__PROBLEM TO WORK ON__:
Find the lines below holding the word "right" and copy each of them.

__THE DATA__:

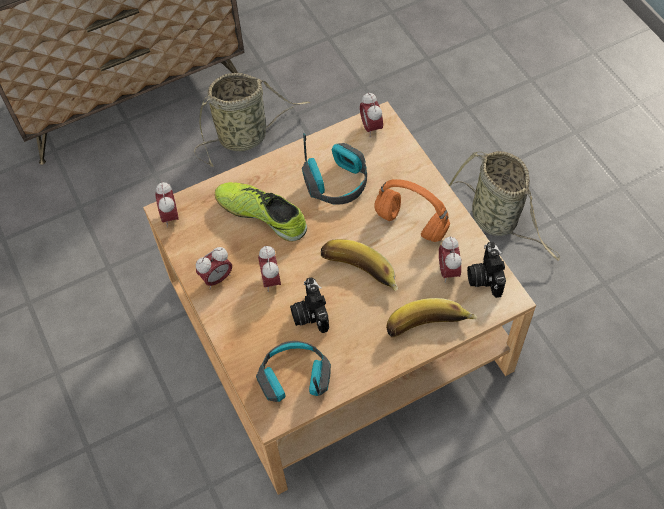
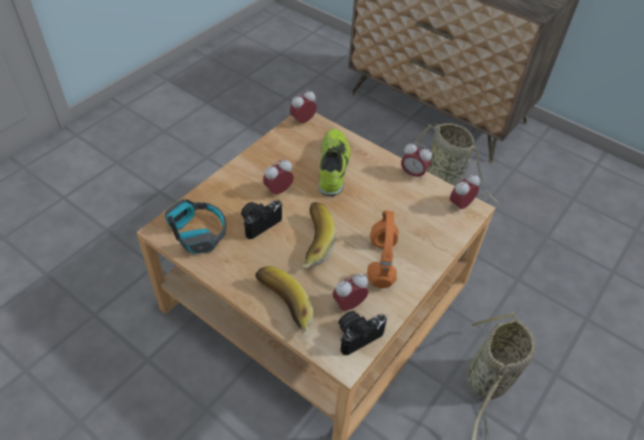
camera: 60 degrees right, 10 degrees down
(217, 278) = (264, 161): alarm clock -> alarm clock (413, 174)
(337, 182) = (391, 200): headphones -> none

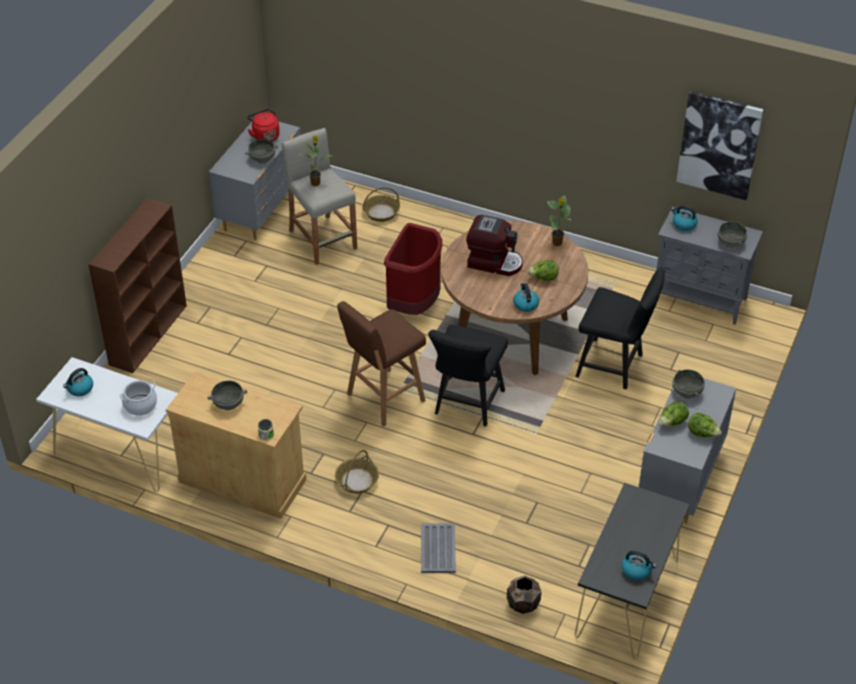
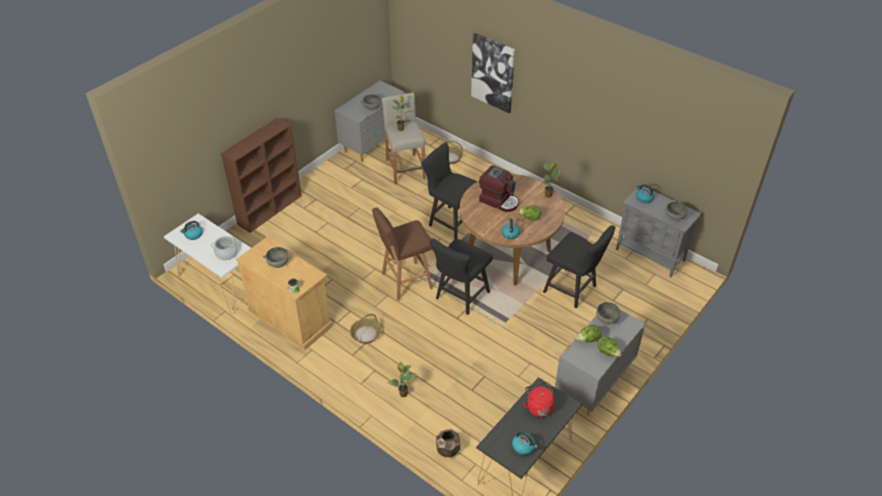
camera: 15 degrees right, 0 degrees up
(265, 136) = (379, 93): red kettle -> red kettle (538, 406)
(415, 303) = (450, 221): red trash can -> black chair
(438, 548) = (403, 394): grey tray -> potted plant
(719, 145) = (676, 143): picture -> picture (493, 72)

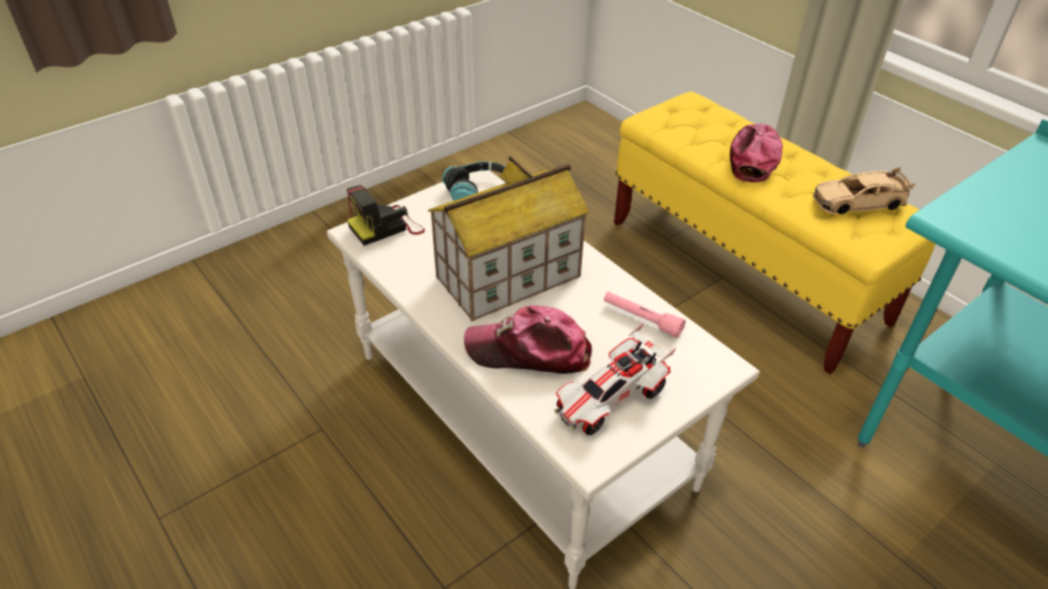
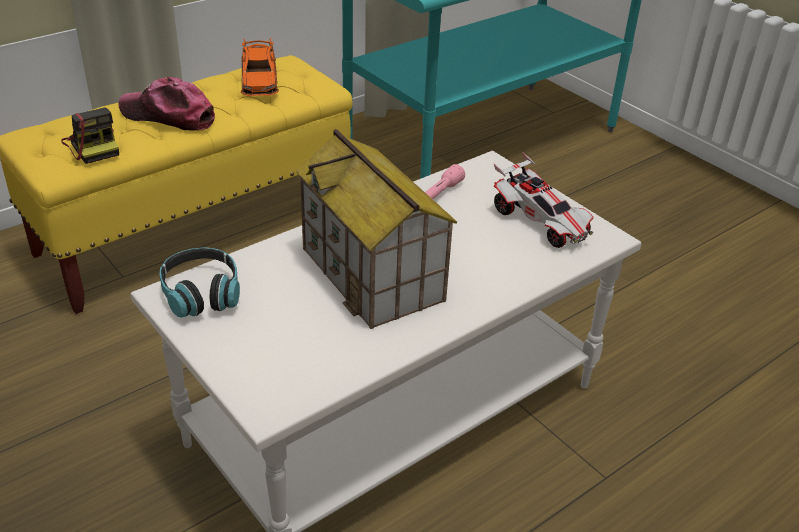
camera: 90 degrees left, 5 degrees down
(386, 227) = (262, 377): camera -> camera (93, 146)
(529, 351) = (487, 264): cap -> none
(858, 202) = (259, 79): beige toy car -> orange toy car

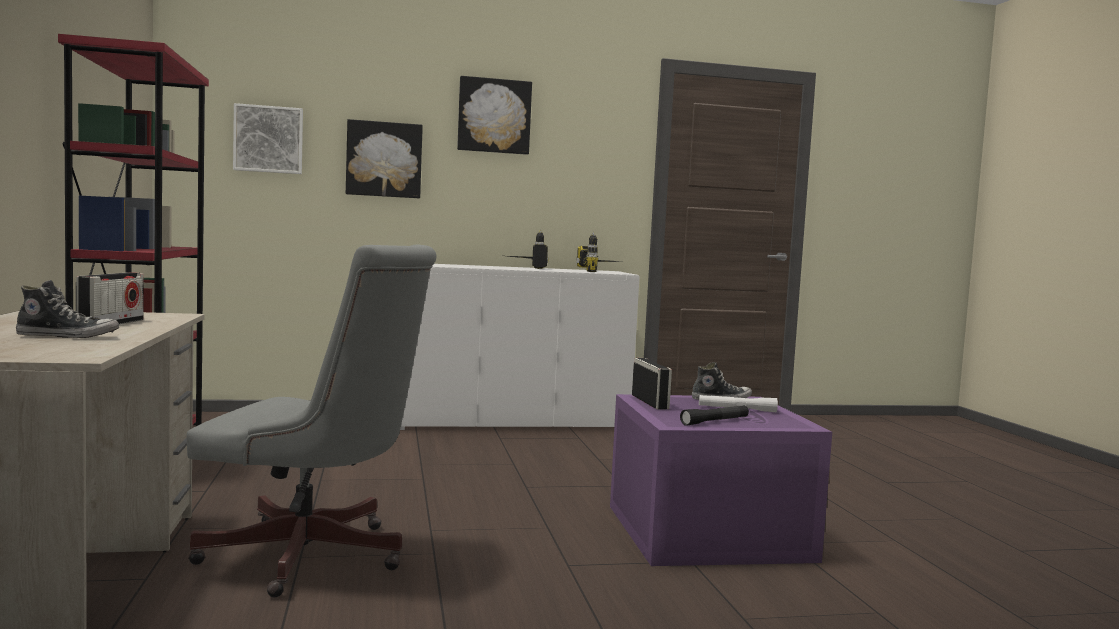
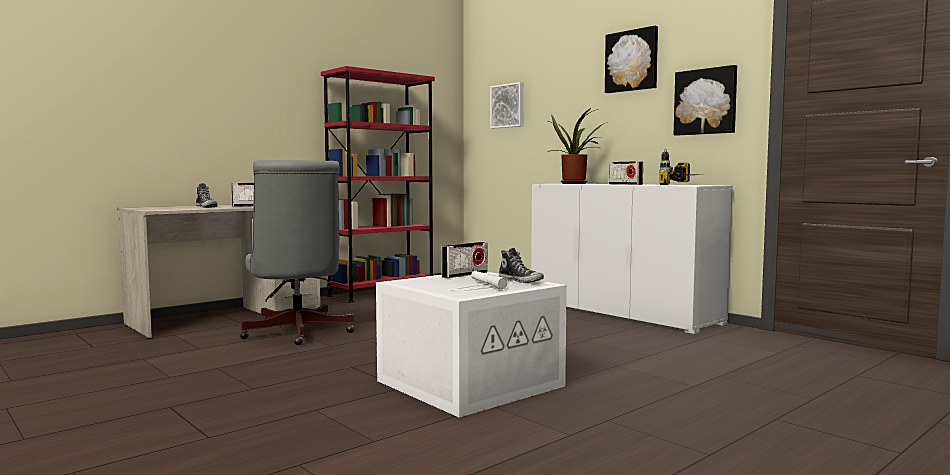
camera: 60 degrees right, 0 degrees up
(384, 159) = (565, 109): picture -> picture (706, 101)
(446, 265) = (575, 183): none -> potted plant
(523, 268) = (625, 184): power drill -> radio
(704, 531) = (470, 382): purple storage box -> white storage box
(715, 421) = (428, 285): black flashlight -> none

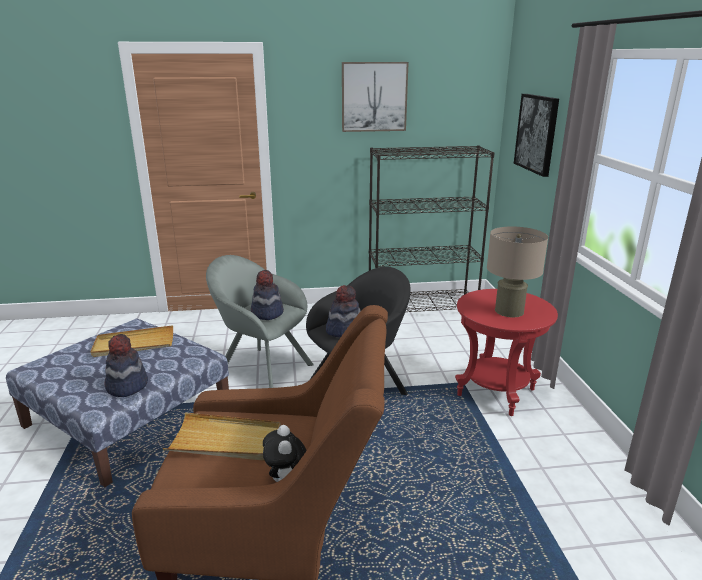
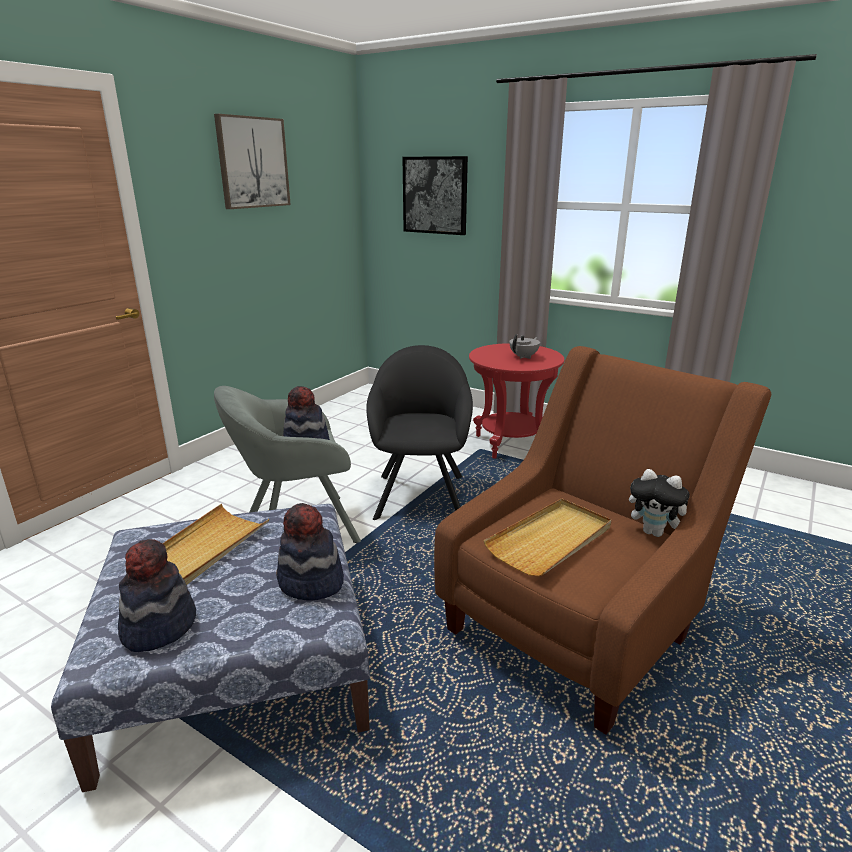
camera: 50 degrees left, 0 degrees up
(344, 330) = (414, 426): hat -> hat (158, 626)
(422, 307) = (340, 411): black bookcase -> none
(509, 311) = (524, 357): beige table lamp -> grey teapot

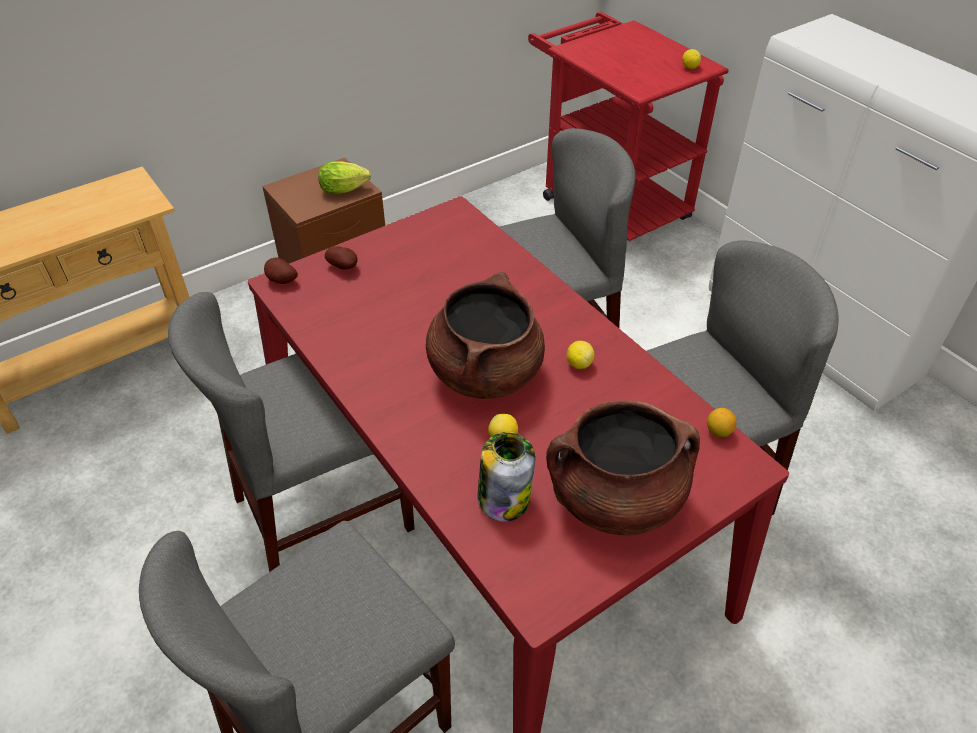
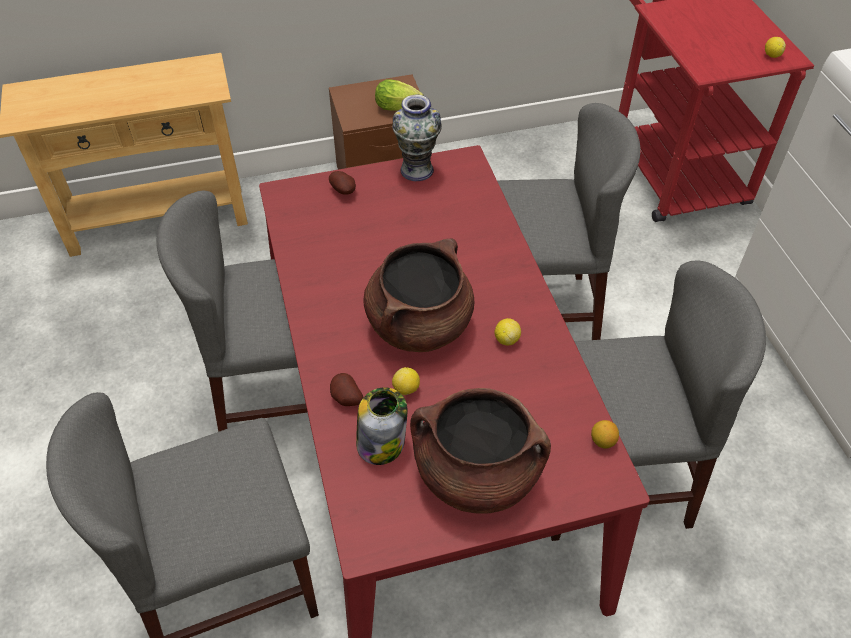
camera: 20 degrees right, 5 degrees up
(281, 281) = (286, 191): potato -> potato (345, 399)
(410, 231) = (417, 170): none -> vase

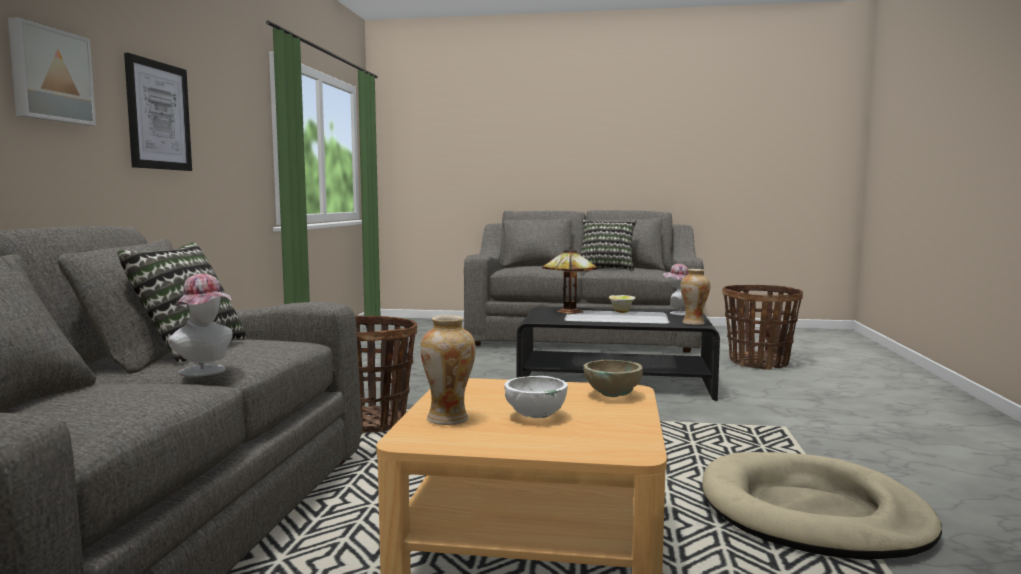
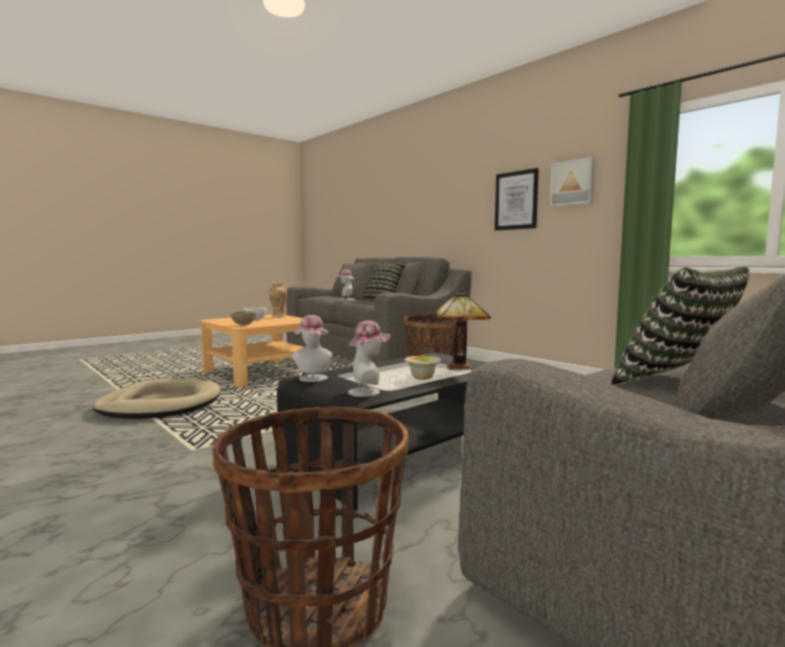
camera: 130 degrees right, 0 degrees up
(50, 75) = (461, 198): picture -> picture (573, 183)
(693, 323) = (312, 379): vase -> hat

__FINISHED TASK__:
camera: 60 degrees right, 10 degrees down
camera: 15 degrees right, 0 degrees up
camera: 60 degrees right, 0 degrees up
camera: 20 degrees right, 5 degrees up
camera: 130 degrees right, 0 degrees up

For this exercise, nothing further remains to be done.